Web developers use microformats to get out of the Semantic Web starting gate. True technological paradigm shifts don’t happen easily. There’s always the challenge of getting from here to there. The IT industry has typically referred to this as the "installed base" problem, and it represents as thorny an issue for new development concepts as it does for actual products. This has been one of the issues standing in the way of more rapid enterprise adoption of the Semantic Web. Until relatively recently, early users of Semantic Web technologies and techniques did not have a "bridge" from current to new Web practices that would make the transition easier. Microformats provide such a bridge.

Microformats are a set of standards designed for humans first and machines second that help people and applications share commonly needed information over the Web. One of the most commonly used is the hCalendar microformat, which is used to send email invitations to a meeting or event. Any person reading an email built with the hCalendar microformat can easily comprehend the information in it (date and time of proposed meeting, who is proposing it, the subject of the meeting, etc.); additionally, however, the information can automatically be read by and inserted into an electronic calendar application. "With microformats, people have begun agreeing upon standards they can implement that use Semantic Web technologies to solve problems-but in a way that builds on current ways of doing things, rather than requiring revolutionary changes to behavior," says Scott Abel, CEO of Indianapolis-based The Content Wrangler.
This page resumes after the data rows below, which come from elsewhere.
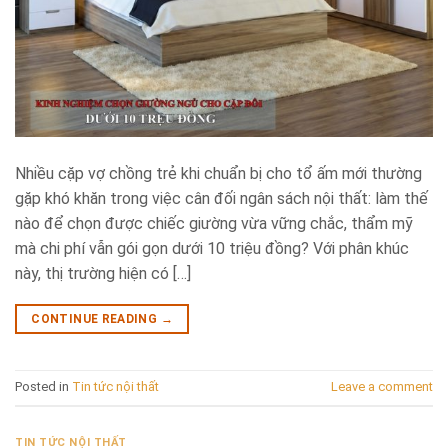
Nhiều cặp vợ chồng trẻ khi chuẩn bị cho tổ ấm mới thường
gặp khó khăn trong việc cân đối ngân sách nội thất: làm thế
nào để chọn được chiếc giường vừa vững chắc, thẩm mỹ
mà chi phí vẫn gói gọn dưới 10 triệu đồng? Với phân khúc
này, thị trường hiện có […]
CONTINUE READING
→
Posted in
Tin tức nội thất
Leave a comment
TIN TỨC NỘI THẤT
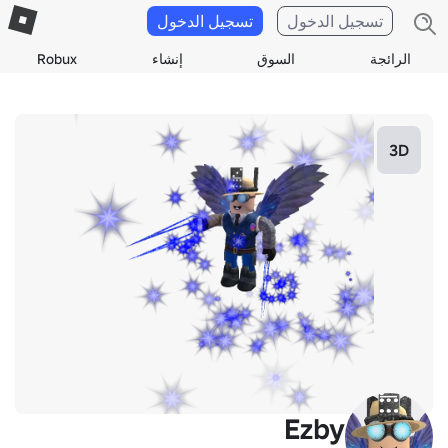
تسجيل الدخول
تسجيل الدخول
الرائجة
السوق
إنشاء
Robux
3D
Ezby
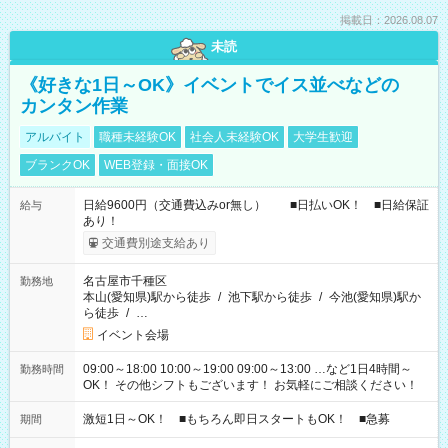
掲載日：2026.08.07
未読
《好きな1日～OK》イベントでイス並べなどの
カンタン作業
アルバイト
職種未経験OK
社会人未経験OK
大学生歓迎
ブランクOK
WEB登録・面接OK
日給9600円（交通費込みor無し） ■日払いOK！ ■日給保証
給与
あり！
交通費別途支給あり
名古屋市千種区
勤務地
本山(愛知県)駅から徒歩
/
池下駅から徒歩
/
今池(愛知県)駅か
ら徒歩
/
…
イベント会場
09:00～18:00 10:00～19:00 09:00～13:00 …など1日4時間～
勤務時間
OK！ その他シフトもございます！ お気軽にご相談ください！
激短1日～OK！ ■もちろん即日スタートもOK！ ■急募
期間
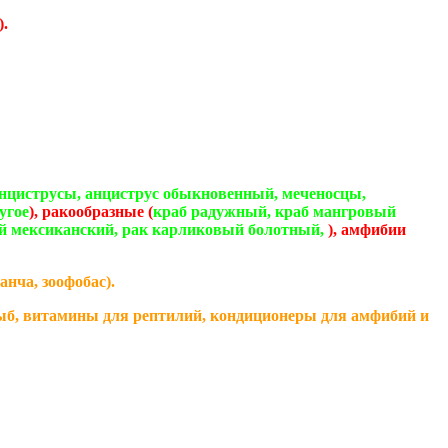
).
анциструсы, анциструс обыкновенный, меченосцы,
угое
), ракообразные (
краб радужный, краб мангровый
ый мексиканский, рак карликовый болотный,
), амфибии
нча, зоофобас).
рыб, витамины для рептилий, кондиционеры для амфибий и
к: Скалярии - перуанские альтумы, лепидосирен, медная
встралийский рак, криветки "пинокио," креветки
 Уф -лампы для рептилий. Аквариумных растений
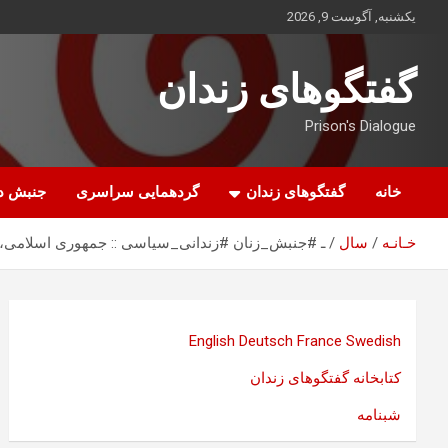
ه
یکشنبه, آگوست 9, 2026
حتوا
روید
گفتگوهای زندان
Prison's Dialogue
خانه
گفتگوهای زندان
گردهمایی سراسری
جنبش د
خـانـه
سال
ـ #جنبش_زنان #زندانی_سیاسی :: جمهوری اسلامی، ب
English
Deutsch
France
Swedish
کتابخانه گفتگوهای زندان
شبنامه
This notion of basing early Semantic Web applications upon existing best practices that modern Web designers have been championing for years is critical to the enormous-and rapid-success of microformats, says Tantek Celik, a senior technologist at Technorati, one of the founders of www.microformat.org, and a prominent Semantic Web blogger. "This practice of ‘paving the cowpaths’ makes microformats implementable by nearly anyone who can write HTML," says Celik.

Making Semantics Available

There are two reasons that people are so excited about microformats, according to experts. First, they are very easy to use and support. Secondly, by enabling Web sites to publish, share, and reuse common information building blocks like contacts and events, they empower users to share and communicate information both more efficiently, and with greater accuracy.

"Indeed, microformats represent some of the first practical uses of the Semantic Web," says Lew Tucker, CTO of Radar Networks, a Semantic Web startup based in San Francisco. "Microformats are a first step toward more universal acceptance of some of its key precepts," says Tucker.

"Many Semantic Web technologies and concepts are too abstract for typical users or even programmers to understand, much less make use of," agrees Celik. "By focusing on today’s actual human publishing behaviors and use cases, microformats solve specific common ‘data reuse’ problems today."

For example, companies are beginning to put contact information on their Web sites into the hCard microformat, which allows browsers to add it to their address books with a single click. Similarly, services such as Yahoo! Local and Google Maps provide HTML enhanced with microformats so that browsers using Firefox 2.0 with the popular "operator" plugin can search for nearby restaurants and add their addresses and phone numbers to address books. Likewise, the popular business networking site LinkedIn uses the hResume format to publish resumes that potential employers can download with one click.

Growing Adoption

Future uses of microformats promise even more benefits. "In additional to quickly sharing and even subscribing to contact information and events listings, microformats have been developed to aggregate, index, and search for information not just on a single site, but across the Web," says Celik.

The potential for enterprises to benefit from microformats is enormous, says Tucker. "With so much different information locked up in so many different databases and formats, there’s a real need to find a way to access it more easily and intuitively," he says. Although many companies are putting Web-based front-ends onto these databases, that can actually make the information harder to access. "For example, if you put customer information into HTML, that makes it difficult for someone to copy that information into another application," he says. "But as organizations begin to adopt microformats, that provides for a universal exchange mechanism for the most common types of information across different data sources."

One area in particular that the Semantic Web has been weak in addressing is auto-discovery of semantics, according to an article "Microformats in Context," by Uche Ogbuji, published on the O’Reilly XML.com site. According to Ogbuji, the only way to learn the convention of a microformat is by understanding the format specifications. The Gleaning Resource Descriptions from Dialects of Language (GRDDL) initiative attempts to address just that. Among other things, GRDDL provides a "profile," or a "convention for a host language that expresses URIs to assert which microformats are actually used in a document instance," writes Ogbuji. This "binds microformats to resource description format (RDF) models," he writes. Although designed as a metadata model, RDF formats have come to be accepted as a basic method for modeling data.

This ability to get away from siloed data that can be quickly understood by either humans or machines, but not both, is what microformats promises. "And we’re beginning to see microformats becoming universally accepted across a broad range of applications," says Tucker. "This bodes well for the Semantic Web in general."